Individuals treated as cattle and left to die as though they are worth less than over-ripe cabbage in a flooded field. Only worth death, but just barely worth that.

When I was on my tour of Germany and Poland, and going through death-camps, I was given a 'person' whose story I was to follow from day-to-day. My person was named Ruth. She was Polish. Jewish. 14-years old when the war started in 1939; a dedicated piano player who loved to go to the library. She had two brothers, both younger. Lived in a house with her parents and grandparents (on her mother's side). In 1941, at the age of 15, she was taken to Majdanek. She survived the first selection, and the second, and the third. Her mother and grandmother did not. Her father, grandfather and brothers were separated long before - and she didn't know their fate (none of them survived the camps, only the father made it past the railway). On the fourth selection, without hope and having been defeated long before by the death and disease and death and disease and harassment and death that surrounded her, she failed. She was killed in late 1941 - aged 16.

My brother had a completely different story, of a boy from Yugoslavia. Jewish. 7 years old. 1943 - put into a train cart. Selected for extermination. Killed, 1943. 7 Years old.

There were 22 individuals on the tour with us. 24 different stories dangling around our necks as we walked through fields of rapidly deteriorating barracks that once housed hundreds of people. Tiny buildings, tiny beds. The ruts where the water was the run were still there. In some places you could still get a sense of how human traffic moved from day to day - weakly, but with purpose. To survive to the next meal.

Wednesday, March 9, 2011

That boy...

There is this boy in my life.

He is a nice boy. And he likes boys. And I like boys.
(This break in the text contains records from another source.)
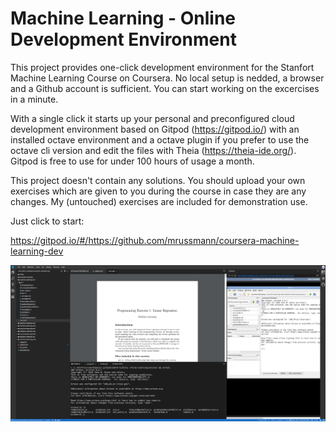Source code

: # Machine Learning - Online Development Environment

This project provides one-click development environment for the Stanfort Machine Learning Course on Coursera.
No local setup is nedded, a browser and a Github account is sufficient. You can start working on the excercises in a minute.

With a single click it starts up your personal and preconfigured cloud development environment based on Gitpod (https://gitpod.io/)
with an installed octave environment and a octave plugin if you prefer to use the octave cli version and edit the
files with Theia (https://theia-ide.org/). Gitpod is free to use for under 100 hours of usage a month.

This project doesn't contain any solutions. You should upload your own exercises which are given to you during the course in case they are any changes.
My (untouched) exercises are included for demonstration use.

Just click to start:

https://gitpod.io/#/https://github.com/mrussmann/coursera-machine-learning-dev

![Screenshot](./screenshot.png "Screenshot")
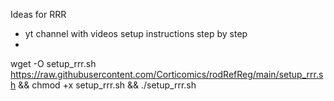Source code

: Ideas for RRR
- yt channel with videos setup instructions step by step
- 



   wget -O setup_rrr.sh https://raw.githubusercontent.com/Corticomics/rodRefReg/main/setup_rrr.sh && chmod +x setup_rrr.sh && ./setup_rrr.sh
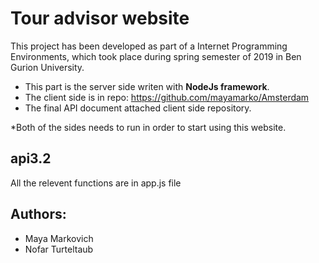 
# Tour advisor website

This project has been developed as part of a Internet Programming Environments, which took place during spring semester of 2019 in Ben Gurion University.

- This part is the server side writen with **NodeJs framework**. 
- The client side is in repo: https://github.com/mayamarko/Amsterdam
- The final API document attached client side repository.

*Both of the sides needs to run in order to start using this website.

## api3.2
All the relevent functions are in app.js file

## Authors:
  - Maya Markovich
  - Nofar Turteltaub

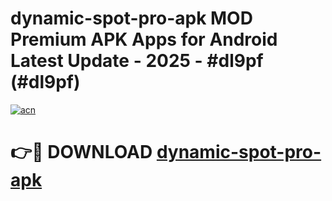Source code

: # dynamic-spot-pro-apk MOD Premium APK Apps for Android Latest Update - 2025 - #dl9pf (#dl9pf)

[![acn](https://github.com/user-attachments/assets/0f9c940e-d8b0-45ae-aac7-cd30a18b3e1c)](https://apps.libra.edu.pl?title=dynamic-spot-pro-apk&ref=18F)

# 👉🔴 DOWNLOAD [dynamic-spot-pro-apk](https://apps.libra.edu.pl?title=dynamic-spot-pro-apk&ref=18F)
And this boy really likes me. So he talks to me, as much as possible. About his life. And, admittedly, his life doesn't interest me -

- because he makes it seem very dramatic, as though the world is against him, as though his life is the only one in the world that sucks. And yet, even with all of his complaints and self-hatred (oh my, his self-hatred!), he does nothing to deal with it. He has no happiness or joy, and is dealing with some serious depression regularly.

It is as though coming out of the closet confirmed for him the reality that he is a lesser creation. And he can't ever allow himself to forget that he is gay, or that he is an important person, or that he has a right to allow himself to feel good. Beautiful. Worthy to be loved by real love.
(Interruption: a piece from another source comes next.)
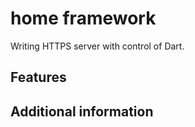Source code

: # home framework

Writing HTTPS server with control of Dart.

## Features

## Additional information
I have things I can offer this boy, but I can't. His attitude, and desperation to get my attention and pity and maybe my affection, drives me away. I want to remove him from my life because the vibes he sends also pushes other men away - in the same way that it pushes me away. And yet he has managed to have some success; I won't leave him entirely because he concerns me. But I won't reach out and truly help him feel good about himself either - for fear that it may lead him to think that I want to spend life with him (he has started talking about moving to Vancouver). But he is the reason that I need to find myself more gay friends.

Because I need to find other gay people in town that I can hang out with.

Monday, March 7, 2011

Grasslands and Val Marie wants me back.

Thursday, March 3, 2011

Dear future home.

Dear future home.

You may not have been informed yet, but you and I will be together in only a matter of months. I hope you're ready for me, and I hope that I am ready for you.
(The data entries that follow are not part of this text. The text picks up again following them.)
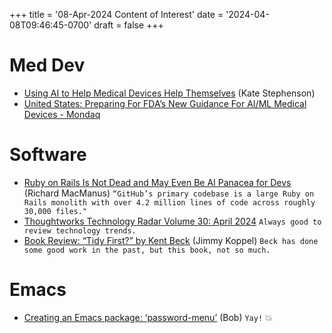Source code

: +++
title = '08-Apr-2024 Content of Interest'
date = '2024-04-08T09:46:45-0700'
draft = false
+++


# Med Dev

-   [Using AI to Help Medical Devices Help Themselves](https://www.google.com/url?rct=j&sa=t&url=https://www.mddionline.com/artificial-intelligence/using-ai-to-help-medical-devices-help-themselves&ct=ga&cd=CAIyGjdmYTYyZTUxM2FiM2QxMmY6Y29tOmVuOlVT&usg=AOvVaw3VuFmJoznLBMgOY-ImZiXw)
    (Kate Stephenson)
-   [United States: Preparing For FDA&rsquo;s New Guidance For AI/ML Medical Devices - Mondaq](https://www.google.com/url?rct=j&sa=t&url=https://www.mondaq.com/unitedstates/life-sciences-biotechnology--nanotechnology/1445810/preparing-for-fdas-new-guidance-for-aiml-medical-devices&ct=ga&cd=CAIyGjdmYTYyZTUxM2FiM2QxMmY6Y29tOmVuOlVT&usg=AOvVaw2biqpJGr67WaWBV2_FCjD8)


# Software

-   [Ruby on Rails Is Not Dead and May Even Be AI Panacea for Devs](https://thenewstack.io/ruby-on-rails-is-not-dead-and-may-even-be-ai-panacea-for-devs/) (Richard MacManus) `“GitHub’s primary codebase is a large Ruby on Rails monolith with over 4.2 million lines of code across roughly 30,000 files."`
-   [Thoughtworks Technology Radar Volume 30: April 2024](https://www.thoughtworks.com/radar) `Always good to review technology trends.`
-   [Book Review: &ldquo;Tidy First?&rdquo; by Kent Beck](https://www.pathsensitive.com/2024/04/book-review-tidy-first.html)
    (Jimmy Koppel) `Beck has done some good work in the past, but this book, not so much.`


# Emacs

-   [Creating an Emacs package: ‘password-menu’](https://bobonmedicaldevicesoftware.com/blog/2024/04/08/creating-an-emacs-package-password-menu/) (Bob)
    `Yay!` 💥

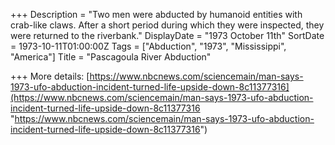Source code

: +++
Description = "Two men were abducted by humanoid entities with crab-like claws. After a short period during which they were inspected, they were returned to the riverbank."
DisplayDate = "1973 October 11th"
SortDate = 1973-10-11T01:00:00Z
Tags = ["Abduction", "1973", "Mississippi", "America"]
Title = "Pascagoula River Abduction"

+++
More details: [https://www.nbcnews.com/sciencemain/man-says-1973-ufo-abduction-incident-turned-life-upside-down-8c11377316](https://www.nbcnews.com/sciencemain/man-says-1973-ufo-abduction-incident-turned-life-upside-down-8c11377316 "https://www.nbcnews.com/sciencemain/man-says-1973-ufo-abduction-incident-turned-life-upside-down-8c11377316")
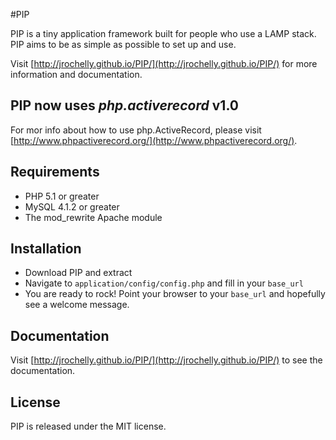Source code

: #PIP

PIP is a tiny application framework built for people who use a LAMP stack. PIP aims to be as simple as possible to set up and use.

Visit [http://jrochelly.github.io/PIP/](http://jrochelly.github.io/PIP/) for more information and documentation.

## PIP now uses <i>php.activerecord</i> v1.0
For mor info about how to use php.ActiveRecord, please visit [http://www.phpactiverecord.org/](http://www.phpactiverecord.org/).

## Requirements

* PHP 5.1 or greater
* MySQL 4.1.2 or greater
* The mod_rewrite Apache module

## Installation

* Download PIP and extract
* Navigate to `application/config/config.php` and fill in your `base_url`
* You are ready to rock! Point your browser to your `base_url` and hopefully see a welcome message.

## Documentation

Visit [http://jrochelly.github.io/PIP/](http://jrochelly.github.io/PIP/) to see the documentation.

## License

PIP is released under the MIT license.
I hope you can provide me with all the academic opportunities that I am seeking, and all of the social ones as well. I hope you can take me hiking up mountains occasionally (I am bringing my tent and backpack), or down to beaches (I am buying a new swimsuit). I hope you can make me love the rain as much as I love the snow. I hope you can give me a space where I will feel completely safe and yet always on my toes in the 'big city', and that maybe - just maybe - you'll be able to place somebody special in my life. I hope your library is large and vast, and I hope your archives will provide me with knowledge that I want to know.

Simon Fraser University. Vancouver, Vancouver. I'll see you soon.